[bind10-dev] Clustering

Thu Jun 18 09:27:09 UTC 2009

Jinmei,

[ Moving explanation of what I think we mean when we discuss 
  "clustering" in BIND 10 to public mailing list ]

On Tue, 2009-06-16 at 20:19 -0700, JINMEI Tatuya / 神明達哉 wrote:
> What about
> - clustering (to me it's still a buzzword...)

Hm... good point.

Many TLDs run a stack of computers at a number of sites, and then
anycast some IP addresses in their NS-set, spread across these sites.
Looking just at the authoritative side, what one has to do now is copy a
slightly different named.conf for each computer at a site (perhaps the
only difference is the SERVER.ID string, but for sites with
heterogeneous hardware you might not want to serve the same data from
each computer). Then a load balancer has to check the SOA of each zone
to make sure that these were within a certain count of each other (so we
don't serve stale data). A separate set of scripts controls advertising
and withdrawing the site from BGP.

On the recursive side, clustering may involve a anycasting an IP address
withing a LAN fabric, using some sort of high-availability (HA) system
to add and withdraw recursive resolvers. In this environment there is no
cache sharing, and again requires co-operation with the HA system.

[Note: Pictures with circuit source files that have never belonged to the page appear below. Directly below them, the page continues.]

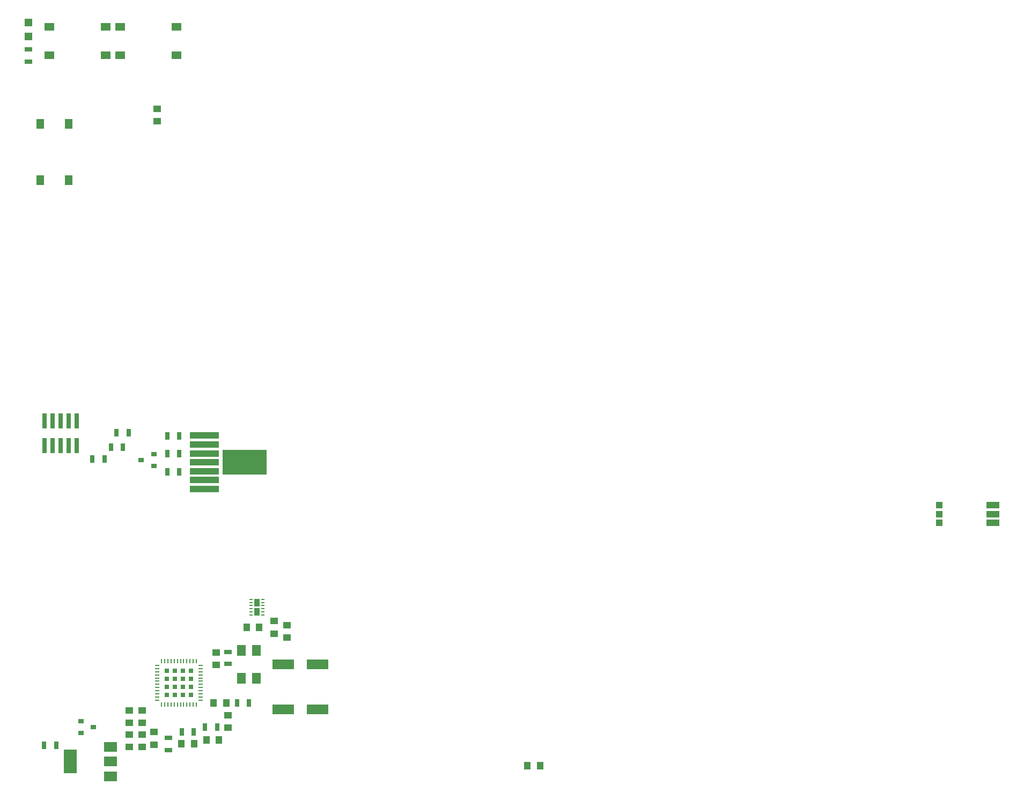
<source format=gtp>
G04 #@! TF.FileFunction,Paste,Top*
%FSLAX46Y46*%
G04 Gerber Fmt 4.6, Leading zero omitted, Abs format (unit mm)*
G04 Created by KiCad (PCBNEW 4.0.7) date 05/01/18 21:21:02*
%MOMM*%
%LPD*%
G01*
G04 APERTURE LIST*
%ADD10C,0.020000*%
%ADD11R,3.500000X1.600000*%
%ADD12R,1.200000X1.200000*%
%ADD13R,0.900000X0.800000*%
%ADD14R,0.500000X0.250000*%
%ADD15R,0.950000X1.170000*%
%ADD16R,2.000000X3.800000*%
%ADD17R,2.000000X1.500000*%
%ADD18R,1.400000X1.800000*%
%ADD19R,1.250000X1.000000*%
%ADD20R,1.000000X1.250000*%
%ADD21R,1.300000X0.700000*%
%ADD22R,0.700000X1.300000*%
%ADD23R,0.740000X2.400000*%
%ADD24R,0.250000X0.700000*%
%ADD25R,0.700000X0.250000*%
%ADD26R,0.772500X0.772500*%
%ADD27R,4.600000X1.000000*%
%ADD28R,7.000000X4.000000*%
%ADD29R,1.000000X1.000000*%
%ADD30R,2.000000X1.000000*%
%ADD31R,1.550000X1.300000*%
%ADD32R,1.300000X1.550000*%
G04 APERTURE END LIST*
D10*
D11*
X128684000Y-143383000D03*
X123284000Y-143383000D03*
X128684000Y-150495000D03*
X123284000Y-150495000D03*
D12*
X83058000Y-44280000D03*
X83058000Y-42080000D03*
D13*
X91329000Y-152339000D03*
X91329000Y-154239000D03*
X93329000Y-153289000D03*
X102854000Y-112075000D03*
X102854000Y-110175000D03*
X100854000Y-111125000D03*
D14*
X120076000Y-135616000D03*
X120076000Y-135116000D03*
X120076000Y-134616000D03*
X120076000Y-134116000D03*
X120076000Y-133616000D03*
X120076000Y-133116000D03*
X118176000Y-133116000D03*
X118176000Y-133616000D03*
X118176000Y-134116000D03*
X118176000Y-134616000D03*
X118176000Y-135116000D03*
X118176000Y-135616000D03*
D15*
X119126000Y-133681000D03*
X119126000Y-135051000D03*
D16*
X89687000Y-158750000D03*
D17*
X95987000Y-158750000D03*
X95987000Y-156450000D03*
X95987000Y-161050000D03*
D18*
X119056000Y-145583000D03*
X119056000Y-141183000D03*
X116656000Y-141183000D03*
X116656000Y-145583000D03*
D19*
X103378000Y-57642000D03*
X103378000Y-55642000D03*
X121793000Y-136541000D03*
X121793000Y-138541000D03*
D20*
X163814000Y-159385000D03*
X161814000Y-159385000D03*
D19*
X123825000Y-137176000D03*
X123825000Y-139176000D03*
D20*
X119491000Y-137541000D03*
X117491000Y-137541000D03*
X111141000Y-155321000D03*
X113141000Y-155321000D03*
D19*
X114554000Y-153400000D03*
X114554000Y-151400000D03*
X102870000Y-154067000D03*
X102870000Y-156067000D03*
X100965000Y-150638000D03*
X100965000Y-152638000D03*
D20*
X109204000Y-155956000D03*
X107204000Y-155956000D03*
X112284000Y-149479000D03*
X114284000Y-149479000D03*
D19*
X100965000Y-156448000D03*
X100965000Y-154448000D03*
X98933000Y-156448000D03*
X98933000Y-154448000D03*
X98933000Y-150638000D03*
X98933000Y-152638000D03*
X112649000Y-141494000D03*
X112649000Y-143494000D03*
D21*
X105156000Y-156906000D03*
X105156000Y-155006000D03*
D22*
X106868000Y-107315000D03*
X104968000Y-107315000D03*
X104968000Y-113030000D03*
X106868000Y-113030000D03*
X112837000Y-153289000D03*
X110937000Y-153289000D03*
X97978000Y-109093000D03*
X96078000Y-109093000D03*
X93157000Y-110998000D03*
X95057000Y-110998000D03*
X98867000Y-106807000D03*
X96967000Y-106807000D03*
D21*
X83058000Y-48194000D03*
X83058000Y-46294000D03*
D22*
X109154000Y-154051000D03*
X107254000Y-154051000D03*
D21*
X114554000Y-143317000D03*
X114554000Y-141417000D03*
D23*
X90678000Y-104984000D03*
X90678000Y-108884000D03*
X89408000Y-104984000D03*
X89408000Y-108884000D03*
X88138000Y-104984000D03*
X88138000Y-108884000D03*
X86868000Y-104984000D03*
X86868000Y-108884000D03*
X85598000Y-104984000D03*
X85598000Y-108884000D03*
D22*
X104968000Y-110109000D03*
X106868000Y-110109000D03*
X87437000Y-156210000D03*
X85537000Y-156210000D03*
D24*
X104057000Y-149704000D03*
X104557000Y-149704000D03*
X105057000Y-149704000D03*
X105557000Y-149704000D03*
X106057000Y-149704000D03*
X106557000Y-149704000D03*
X107057000Y-149704000D03*
X107557000Y-149704000D03*
X108057000Y-149704000D03*
X108557000Y-149704000D03*
X109057000Y-149704000D03*
X109557000Y-149704000D03*
D25*
X110207000Y-149054000D03*
X110207000Y-148554000D03*
X110207000Y-148054000D03*
X110207000Y-147554000D03*
X110207000Y-147054000D03*
X110207000Y-146554000D03*
X110207000Y-146054000D03*
X110207000Y-145554000D03*
X110207000Y-145054000D03*
X110207000Y-144554000D03*
X110207000Y-144054000D03*
X110207000Y-143554000D03*
D24*
X109557000Y-142904000D03*
X109057000Y-142904000D03*
X108557000Y-142904000D03*
X108057000Y-142904000D03*
X107557000Y-142904000D03*
X107057000Y-142904000D03*
X106557000Y-142904000D03*
X106057000Y-142904000D03*
X105557000Y-142904000D03*
X105057000Y-142904000D03*
X104557000Y-142904000D03*
X104057000Y-142904000D03*
D25*
X103407000Y-143554000D03*
X103407000Y-144054000D03*
X103407000Y-144554000D03*
X103407000Y-145054000D03*
X103407000Y-145554000D03*
X103407000Y-146054000D03*
X103407000Y-146554000D03*
X103407000Y-147054000D03*
X103407000Y-147554000D03*
X103407000Y-148054000D03*
X103407000Y-148554000D03*
X103407000Y-149054000D03*
D26*
X108738250Y-144372750D03*
X107450750Y-144372750D03*
X106163250Y-144372750D03*
X104875750Y-144372750D03*
X108738250Y-145660250D03*
X107450750Y-145660250D03*
X106163250Y-145660250D03*
X104875750Y-145660250D03*
X108738250Y-146947750D03*
X107450750Y-146947750D03*
X106163250Y-146947750D03*
X104875750Y-146947750D03*
X108738250Y-148235250D03*
X107450750Y-148235250D03*
X106163250Y-148235250D03*
X104875750Y-148235250D03*
D22*
X117840000Y-149509000D03*
X115940000Y-149509000D03*
D27*
X110852000Y-107276000D03*
X110852000Y-115676000D03*
X110852000Y-114276000D03*
X110852000Y-108676000D03*
X110852000Y-110076000D03*
X110852000Y-111476000D03*
D28*
X117152000Y-111476000D03*
D27*
X110852000Y-112876000D03*
D29*
X226818300Y-118243700D03*
X226818300Y-119643700D03*
X226818300Y-121043700D03*
D30*
X235318300Y-118243700D03*
X235318300Y-119643700D03*
X235318300Y-121043700D03*
D31*
X106456000Y-47208000D03*
X97506000Y-47208000D03*
X106456000Y-42708000D03*
X97506000Y-42708000D03*
X95280000Y-47208000D03*
X86330000Y-47208000D03*
X95280000Y-42708000D03*
X86330000Y-42708000D03*
D32*
X89372000Y-58009000D03*
X89372000Y-66959000D03*
X84872000Y-58009000D03*
X84872000Y-66959000D03*
M02*

</source>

This is all quite ad-hoc and cumbersome to set up as you can imagine.
Being able to automate this into a single configuration per site (or for
the entire Internet) is what I mean by "clustering".

Once that infrastructure is in place, then there may be sexier things
one can do as well. For instance, in-memory databases are fast but can
consume more memory than is cheaply available - especially when you sign
your zones (since these can be 3 or 4 times bigger than unsigned zones).
An intelligent authoritative cluster can load ownernames starting with
0-H on half the machines and I-Z on the other half, and direct queries
appropriately, reducing the total memory footprint per box by 50%. In a
recursive cluster, you may split the functionality of keeping cache with
the actual resolution process (which can consume a lot of state).

Note that we almost certainly will not have clustering support for our
year 1 deliverable, but as you noted we probably want to consider this
stuff in design phases so we don't have to refactor to support it later.

Cheers,

--
Shane